** Supplied information follows **

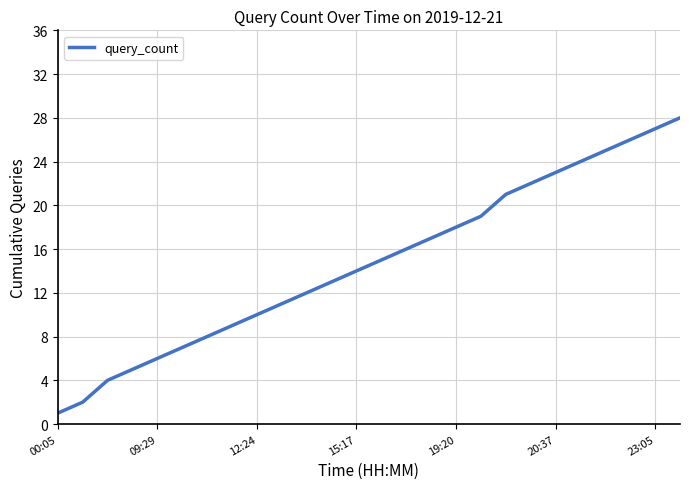

Reading left to right, extract all data points from this chart.

1	2	4	5	6	7	8	9	10	11	12	13	14	15	16	17	18	19	21	22	23	24	25	26	27	28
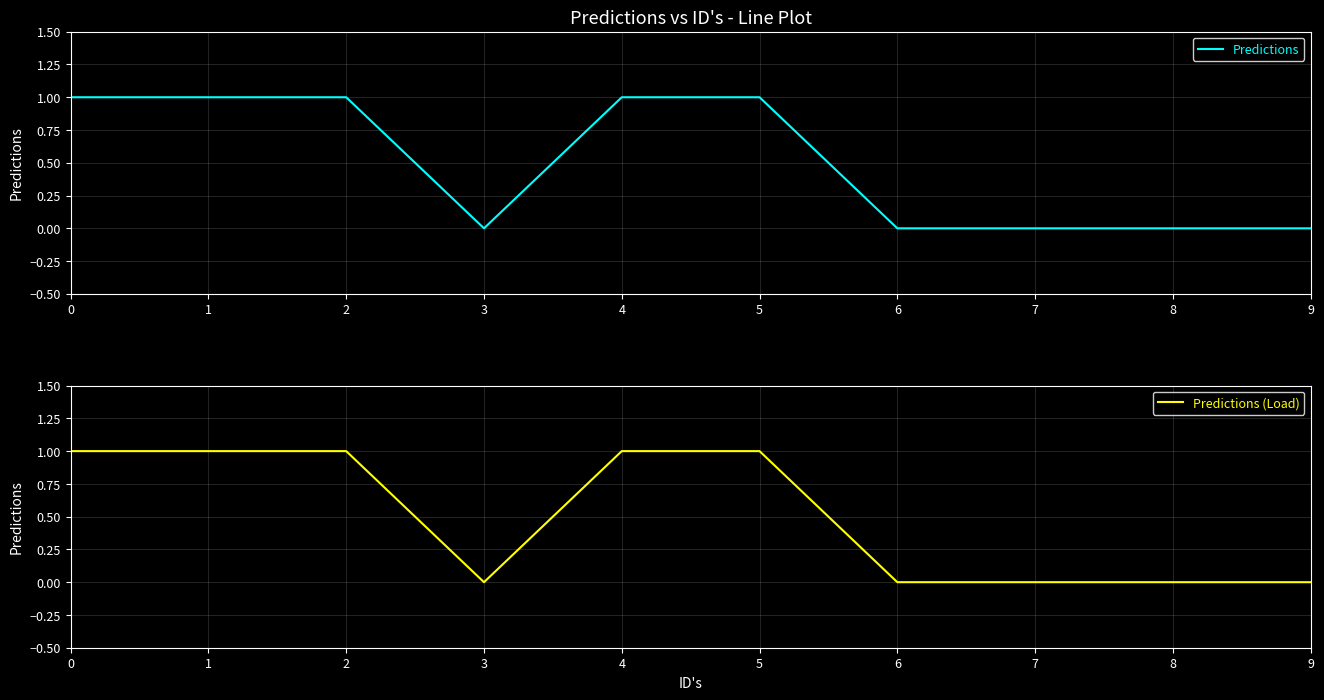

True or false: Predictions (Load) has more than 2 points higher than both neighbors.

False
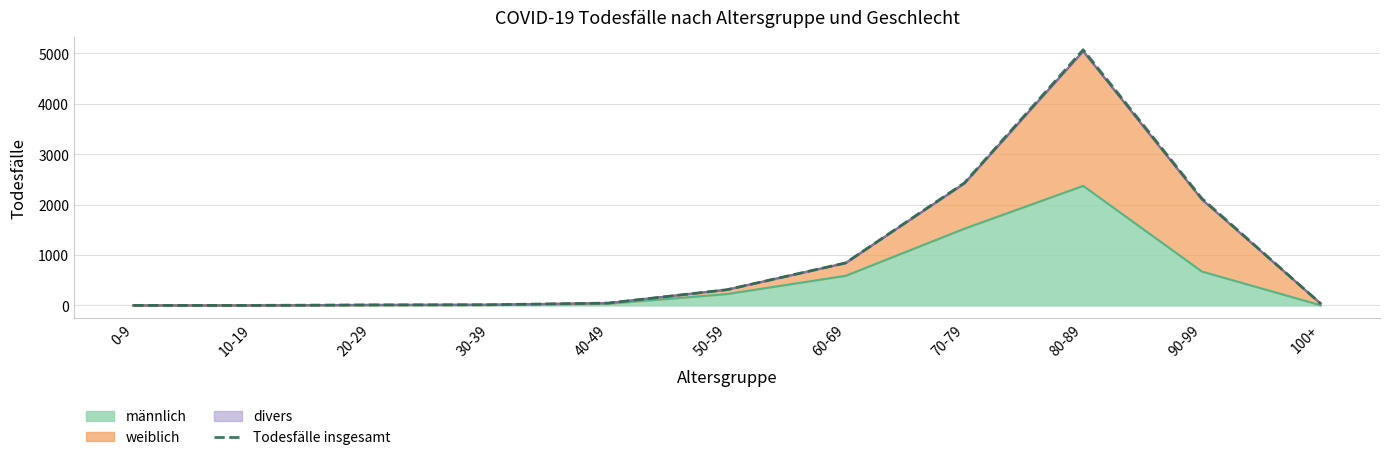

Reading right to left, transcribe all the data shown in this chart.

100+=37	90-99=2121	80-89=5069	70-79=2431	60-69=844	50-59=312	40-49=47	30-39=14	20-29=11	10-19=1	0-9=1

** End of Supplied information **

- Exercise description
Turn the entries above into a JSON list of strings, one string per line, skipping blank lines and leaving out the pictures.

- Answer to this task
[
  "Reading left to right, extract all data points from this chart.",
  "1\t2\t4\t5\t6\t7\t8\t9\t10\t11\t12\t13\t14\t15\t16\t17\t18\t19\t21\t22\t23\t24\t25\t26\t27\t28",
  "True or false: Predictions (Load) has more than 2 points higher than both neighbors.",
  "False",
  "Reading right to left, transcribe all the data shown in this chart.",
  "100+=37\t90-99=2121\t80-89=5069\t70-79=2431\t60-69=844\t50-59=312\t40-49=47\t30-39=14\t20-29=11\t10-19=1\t0-9=1"
]